• [Activity]:
The entries are to be repeated verbatim, with nothing left out.

• [Extracted records]:
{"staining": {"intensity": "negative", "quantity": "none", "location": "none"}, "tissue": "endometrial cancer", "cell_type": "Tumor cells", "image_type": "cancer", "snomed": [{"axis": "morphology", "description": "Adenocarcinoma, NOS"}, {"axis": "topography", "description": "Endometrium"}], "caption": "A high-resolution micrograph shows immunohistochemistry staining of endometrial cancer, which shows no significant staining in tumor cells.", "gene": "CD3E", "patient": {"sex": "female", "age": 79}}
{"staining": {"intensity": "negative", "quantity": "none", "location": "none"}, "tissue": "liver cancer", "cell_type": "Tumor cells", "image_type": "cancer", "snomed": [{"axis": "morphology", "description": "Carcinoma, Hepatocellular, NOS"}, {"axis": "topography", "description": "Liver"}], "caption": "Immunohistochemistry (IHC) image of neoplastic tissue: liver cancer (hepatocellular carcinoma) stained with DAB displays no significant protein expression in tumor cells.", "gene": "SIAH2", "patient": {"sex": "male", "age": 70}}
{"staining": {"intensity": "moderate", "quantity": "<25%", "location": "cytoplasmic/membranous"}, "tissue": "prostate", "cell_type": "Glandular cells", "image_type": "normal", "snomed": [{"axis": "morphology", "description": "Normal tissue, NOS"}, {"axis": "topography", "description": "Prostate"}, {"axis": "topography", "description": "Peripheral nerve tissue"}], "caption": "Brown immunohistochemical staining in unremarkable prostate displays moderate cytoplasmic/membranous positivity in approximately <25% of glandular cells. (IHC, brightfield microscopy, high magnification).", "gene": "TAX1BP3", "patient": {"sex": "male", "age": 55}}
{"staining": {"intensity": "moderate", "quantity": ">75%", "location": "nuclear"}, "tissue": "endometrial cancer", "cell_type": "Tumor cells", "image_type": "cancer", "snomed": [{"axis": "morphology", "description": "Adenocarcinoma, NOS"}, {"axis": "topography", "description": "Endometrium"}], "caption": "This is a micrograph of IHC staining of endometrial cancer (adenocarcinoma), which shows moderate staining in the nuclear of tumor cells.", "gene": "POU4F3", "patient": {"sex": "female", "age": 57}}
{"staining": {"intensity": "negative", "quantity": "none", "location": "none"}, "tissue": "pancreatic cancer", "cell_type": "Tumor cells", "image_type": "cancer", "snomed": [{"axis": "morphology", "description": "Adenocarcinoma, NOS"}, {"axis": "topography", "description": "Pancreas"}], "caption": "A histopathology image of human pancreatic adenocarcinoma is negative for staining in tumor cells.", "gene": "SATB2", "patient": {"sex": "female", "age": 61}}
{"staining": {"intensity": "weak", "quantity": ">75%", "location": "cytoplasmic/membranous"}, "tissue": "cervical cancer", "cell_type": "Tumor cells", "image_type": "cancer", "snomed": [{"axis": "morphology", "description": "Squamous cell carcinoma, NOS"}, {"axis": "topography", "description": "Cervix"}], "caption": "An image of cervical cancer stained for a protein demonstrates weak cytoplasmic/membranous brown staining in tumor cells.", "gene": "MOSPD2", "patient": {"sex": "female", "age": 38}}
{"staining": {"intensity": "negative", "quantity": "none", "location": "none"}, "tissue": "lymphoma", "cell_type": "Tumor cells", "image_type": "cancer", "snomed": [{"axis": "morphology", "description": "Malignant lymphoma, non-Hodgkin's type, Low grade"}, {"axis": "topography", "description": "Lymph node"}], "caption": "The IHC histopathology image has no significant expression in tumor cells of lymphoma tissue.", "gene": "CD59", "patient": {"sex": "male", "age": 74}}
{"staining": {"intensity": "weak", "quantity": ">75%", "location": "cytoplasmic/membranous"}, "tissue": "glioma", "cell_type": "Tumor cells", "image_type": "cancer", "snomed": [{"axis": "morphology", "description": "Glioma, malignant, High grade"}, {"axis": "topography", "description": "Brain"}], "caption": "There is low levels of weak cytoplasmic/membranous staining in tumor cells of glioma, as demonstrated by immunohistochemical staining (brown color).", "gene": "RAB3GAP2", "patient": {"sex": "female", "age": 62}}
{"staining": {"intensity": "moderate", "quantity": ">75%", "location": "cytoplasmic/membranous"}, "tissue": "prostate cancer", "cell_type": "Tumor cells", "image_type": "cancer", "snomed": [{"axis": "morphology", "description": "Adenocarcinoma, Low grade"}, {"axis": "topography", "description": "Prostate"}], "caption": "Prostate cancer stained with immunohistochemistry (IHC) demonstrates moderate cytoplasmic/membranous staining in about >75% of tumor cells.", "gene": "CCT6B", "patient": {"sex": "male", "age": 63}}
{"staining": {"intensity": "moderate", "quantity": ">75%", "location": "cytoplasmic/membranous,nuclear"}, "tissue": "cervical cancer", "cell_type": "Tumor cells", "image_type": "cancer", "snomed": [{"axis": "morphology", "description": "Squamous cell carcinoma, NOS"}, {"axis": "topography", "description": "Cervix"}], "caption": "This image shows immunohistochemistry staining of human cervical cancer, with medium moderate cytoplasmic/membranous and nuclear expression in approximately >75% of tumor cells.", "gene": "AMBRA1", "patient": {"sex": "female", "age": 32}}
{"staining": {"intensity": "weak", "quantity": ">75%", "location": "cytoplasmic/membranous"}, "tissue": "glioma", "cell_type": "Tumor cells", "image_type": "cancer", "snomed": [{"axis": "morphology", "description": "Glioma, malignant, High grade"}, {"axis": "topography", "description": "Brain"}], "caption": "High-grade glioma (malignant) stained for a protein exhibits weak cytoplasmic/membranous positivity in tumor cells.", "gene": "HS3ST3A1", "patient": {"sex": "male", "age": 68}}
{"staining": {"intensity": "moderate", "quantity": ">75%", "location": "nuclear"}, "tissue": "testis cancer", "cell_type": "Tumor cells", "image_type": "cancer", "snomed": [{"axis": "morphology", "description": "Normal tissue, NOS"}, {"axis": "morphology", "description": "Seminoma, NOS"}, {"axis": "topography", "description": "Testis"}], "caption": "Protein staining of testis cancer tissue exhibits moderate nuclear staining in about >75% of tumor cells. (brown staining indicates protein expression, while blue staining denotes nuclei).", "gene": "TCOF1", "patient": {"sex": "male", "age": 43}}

• [Response to the task]:
{"staining": {"intensity": "negative", "quantity": "none", "location": "none"}, "tissue": "endometrial cancer", "cell_type": "Tumor cells", "image_type": "cancer", "snomed": [{"axis": "morphology", "description": "Adenocarcinoma, NOS"}, {"axis": "topography", "description": "Endometrium"}], "caption": "A high-resolution micrograph shows immunohistochemistry staining of endometrial cancer, which shows no significant staining in tumor cells.", "gene": "CD3E", "patient": {"sex": "female", "age": 79}}
{"staining": {"intensity": "negative", "quantity": "none", "location": "none"}, "tissue": "liver cancer", "cell_type": "Tumor cells", "image_type": "cancer", "snomed": [{"axis": "morphology", "description": "Carcinoma, Hepatocellular, NOS"}, {"axis": "topography", "description": "Liver"}], "caption": "Immunohistochemistry (IHC) image of neoplastic tissue: liver cancer (hepatocellular carcinoma) stained with DAB displays no significant protein expression in tumor cells.", "gene": "SIAH2", "patient": {"sex": "male", "age": 70}}
{"staining": {"intensity": "moderate", "quantity": "<25%", "location": "cytoplasmic/membranous"}, "tissue": "prostate", "cell_type": "Glandular cells", "image_type": "normal", "snomed": [{"axis": "morphology", "description": "Normal tissue, NOS"}, {"axis": "topography", "description": "Prostate"}, {"axis": "topography", "description": "Peripheral nerve tissue"}], "caption": "Brown immunohistochemical staining in unremarkable prostate displays moderate cytoplasmic/membranous positivity in approximately <25% of glandular cells. (IHC, brightfield microscopy, high magnification).", "gene": "TAX1BP3", "patient": {"sex": "male", "age": 55}}
{"staining": {"intensity": "moderate", "quantity": ">75%", "location": "nuclear"}, "tissue": "endometrial cancer", "cell_type": "Tumor cells", "image_type": "cancer", "snomed": [{"axis": "morphology", "description": "Adenocarcinoma, NOS"}, {"axis": "topography", "description": "Endometrium"}], "caption": "This is a micrograph of IHC staining of endometrial cancer (adenocarcinoma), which shows moderate staining in the nuclear of tumor cells.", "gene": "POU4F3", "patient": {"sex": "female", "age": 57}}
{"staining": {"intensity": "negative", "quantity": "none", "location": "none"}, "tissue": "pancreatic cancer", "cell_type": "Tumor cells", "image_type": "cancer", "snomed": [{"axis": "morphology", "description": "Adenocarcinoma, NOS"}, {"axis": "topography", "description": "Pancreas"}], "caption": "A histopathology image of human pancreatic adenocarcinoma is negative for staining in tumor cells.", "gene": "SATB2", "patient": {"sex": "female", "age": 61}}
{"staining": {"intensity": "weak", "quantity": ">75%", "location": "cytoplasmic/membranous"}, "tissue": "cervical cancer", "cell_type": "Tumor cells", "image_type": "cancer", "snomed": [{"axis": "morphology", "description": "Squamous cell carcinoma, NOS"}, {"axis": "topography", "description": "Cervix"}], "caption": "An image of cervical cancer stained for a protein demonstrates weak cytoplasmic/membranous brown staining in tumor cells.", "gene": "MOSPD2", "patient": {"sex": "female", "age": 38}}
{"staining": {"intensity": "negative", "quantity": "none", "location": "none"}, "tissue": "lymphoma", "cell_type": "Tumor cells", "image_type": "cancer", "snomed": [{"axis": "morphology", "description": "Malignant lymphoma, non-Hodgkin's type, Low grade"}, {"axis": "topography", "description": "Lymph node"}], "caption": "The IHC histopathology image has no significant expression in tumor cells of lymphoma tissue.", "gene": "CD59", "patient": {"sex": "male", "age": 74}}
{"staining": {"intensity": "weak", "quantity": ">75%", "location": "cytoplasmic/membranous"}, "tissue": "glioma", "cell_type": "Tumor cells", "image_type": "cancer", "snomed": [{"axis": "morphology", "description": "Glioma, malignant, High grade"}, {"axis": "topography", "description": "Brain"}], "caption": "There is low levels of weak cytoplasmic/membranous staining in tumor cells of glioma, as demonstrated by immunohistochemical staining (brown color).", "gene": "RAB3GAP2", "patient": {"sex": "female", "age": 62}}
{"staining": {"intensity": "moderate", "quantity": ">75%", "location": "cytoplasmic/membranous"}, "tissue": "prostate cancer", "cell_type": "Tumor cells", "image_type": "cancer", "snomed": [{"axis": "morphology", "description": "Adenocarcinoma, Low grade"}, {"axis": "topography", "description": "Prostate"}], "caption": "Prostate cancer stained with immunohistochemistry (IHC) demonstrates moderate cytoplasmic/membranous staining in about >75% of tumor cells.", "gene": "CCT6B", "patient": {"sex": "male", "age": 63}}
{"staining": {"intensity": "moderate", "quantity": ">75%", "location": "cytoplasmic/membranous,nuclear"}, "tissue": "cervical cancer", "cell_type": "Tumor cells", "image_type": "cancer", "snomed": [{"axis": "morphology", "description": "Squamous cell carcinoma, NOS"}, {"axis": "topography", "description": "Cervix"}], "caption": "This image shows immunohistochemistry staining of human cervical cancer, with medium moderate cytoplasmic/membranous and nuclear expression in approximately >75% of tumor cells.", "gene": "AMBRA1", "patient": {"sex": "female", "age": 32}}
{"staining": {"intensity": "weak", "quantity": ">75%", "location": "cytoplasmic/membranous"}, "tissue": "glioma", "cell_type": "Tumor cells", "image_type": "cancer", "snomed": [{"axis": "morphology", "description": "Glioma, malignant, High grade"}, {"axis": "topography", "description": "Brain"}], "caption": "High-grade glioma (malignant) stained for a protein exhibits weak cytoplasmic/membranous positivity in tumor cells.", "gene": "HS3ST3A1", "patient": {"sex": "male", "age": 68}}
{"staining": {"intensity": "moderate", "quantity": ">75%", "location": "nuclear"}, "tissue": "testis cancer", "cell_type": "Tumor cells", "image_type": "cancer", "snomed": [{"axis": "morphology", "description": "Normal tissue, NOS"}, {"axis": "morphology", "description": "Seminoma, NOS"}, {"axis": "topography", "description": "Testis"}], "caption": "Protein staining of testis cancer tissue exhibits moderate nuclear staining in about >75% of tumor cells. (brown staining indicates protein expression, while blue staining denotes nuclei).", "gene": "TCOF1", "patient": {"sex": "male", "age": 43}}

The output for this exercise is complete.